**** Listed records ****

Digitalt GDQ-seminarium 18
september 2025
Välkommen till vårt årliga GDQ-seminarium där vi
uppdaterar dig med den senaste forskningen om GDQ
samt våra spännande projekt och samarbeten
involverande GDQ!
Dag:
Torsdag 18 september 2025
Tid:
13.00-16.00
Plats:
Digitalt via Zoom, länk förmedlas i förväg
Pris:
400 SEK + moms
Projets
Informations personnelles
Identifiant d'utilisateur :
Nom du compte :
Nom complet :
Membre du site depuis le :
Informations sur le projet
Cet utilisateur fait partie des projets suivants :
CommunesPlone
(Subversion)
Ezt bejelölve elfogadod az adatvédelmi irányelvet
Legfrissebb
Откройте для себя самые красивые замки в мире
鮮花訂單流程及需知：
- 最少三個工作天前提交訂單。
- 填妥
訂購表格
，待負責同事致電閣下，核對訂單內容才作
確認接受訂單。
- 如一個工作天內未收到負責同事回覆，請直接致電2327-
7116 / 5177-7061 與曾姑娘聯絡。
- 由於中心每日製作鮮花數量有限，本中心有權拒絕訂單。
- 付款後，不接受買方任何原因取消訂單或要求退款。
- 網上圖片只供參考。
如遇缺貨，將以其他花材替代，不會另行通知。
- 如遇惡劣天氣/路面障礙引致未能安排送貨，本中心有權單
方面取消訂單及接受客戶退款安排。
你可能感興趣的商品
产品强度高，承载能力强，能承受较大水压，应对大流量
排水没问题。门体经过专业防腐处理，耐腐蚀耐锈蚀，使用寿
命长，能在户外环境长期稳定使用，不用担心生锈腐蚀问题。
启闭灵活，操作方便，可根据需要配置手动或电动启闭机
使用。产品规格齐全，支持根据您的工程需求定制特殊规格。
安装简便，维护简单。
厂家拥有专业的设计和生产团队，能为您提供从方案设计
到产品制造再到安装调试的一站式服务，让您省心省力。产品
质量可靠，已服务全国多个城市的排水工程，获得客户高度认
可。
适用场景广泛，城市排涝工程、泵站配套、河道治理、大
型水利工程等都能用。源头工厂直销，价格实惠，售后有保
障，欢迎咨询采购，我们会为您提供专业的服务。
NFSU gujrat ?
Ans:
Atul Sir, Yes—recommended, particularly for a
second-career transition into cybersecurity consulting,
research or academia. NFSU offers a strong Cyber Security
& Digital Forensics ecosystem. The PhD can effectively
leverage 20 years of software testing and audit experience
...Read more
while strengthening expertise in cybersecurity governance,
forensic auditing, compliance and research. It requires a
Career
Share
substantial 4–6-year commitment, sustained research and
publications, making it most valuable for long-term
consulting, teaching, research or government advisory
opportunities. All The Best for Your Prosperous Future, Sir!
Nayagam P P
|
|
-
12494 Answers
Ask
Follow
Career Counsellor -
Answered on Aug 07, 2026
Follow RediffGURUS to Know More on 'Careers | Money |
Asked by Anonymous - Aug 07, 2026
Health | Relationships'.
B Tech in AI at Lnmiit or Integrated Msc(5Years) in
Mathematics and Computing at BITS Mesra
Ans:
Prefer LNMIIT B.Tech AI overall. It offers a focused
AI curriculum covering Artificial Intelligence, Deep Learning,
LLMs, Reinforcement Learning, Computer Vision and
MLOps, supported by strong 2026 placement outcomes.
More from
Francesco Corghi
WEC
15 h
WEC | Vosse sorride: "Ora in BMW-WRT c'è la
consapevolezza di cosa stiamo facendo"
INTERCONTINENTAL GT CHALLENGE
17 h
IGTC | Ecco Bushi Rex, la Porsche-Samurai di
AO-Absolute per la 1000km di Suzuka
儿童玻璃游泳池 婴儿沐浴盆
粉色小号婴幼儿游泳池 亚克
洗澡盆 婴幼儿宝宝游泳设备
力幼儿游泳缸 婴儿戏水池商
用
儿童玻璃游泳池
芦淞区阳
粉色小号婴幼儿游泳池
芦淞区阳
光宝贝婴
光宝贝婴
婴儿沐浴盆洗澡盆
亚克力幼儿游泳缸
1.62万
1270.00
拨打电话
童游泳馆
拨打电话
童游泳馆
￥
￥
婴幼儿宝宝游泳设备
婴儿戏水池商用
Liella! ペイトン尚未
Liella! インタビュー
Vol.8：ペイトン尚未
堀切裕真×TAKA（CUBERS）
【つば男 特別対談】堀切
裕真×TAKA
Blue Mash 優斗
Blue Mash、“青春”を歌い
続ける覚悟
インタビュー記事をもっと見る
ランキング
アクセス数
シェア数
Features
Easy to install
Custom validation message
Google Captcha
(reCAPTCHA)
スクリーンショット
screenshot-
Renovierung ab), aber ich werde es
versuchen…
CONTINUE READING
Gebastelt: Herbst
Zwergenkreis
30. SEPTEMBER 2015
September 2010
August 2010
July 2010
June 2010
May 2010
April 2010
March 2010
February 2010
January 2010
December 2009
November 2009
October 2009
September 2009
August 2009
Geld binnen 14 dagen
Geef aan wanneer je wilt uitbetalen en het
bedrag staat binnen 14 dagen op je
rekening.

****

▶ **Task**:
Going through the data above, return each line with the word "strong".

▶ **Task solution**:
research or academia. NFSU offers a strong Cyber Security
MLOps, supported by strong 2026 placement outcomes.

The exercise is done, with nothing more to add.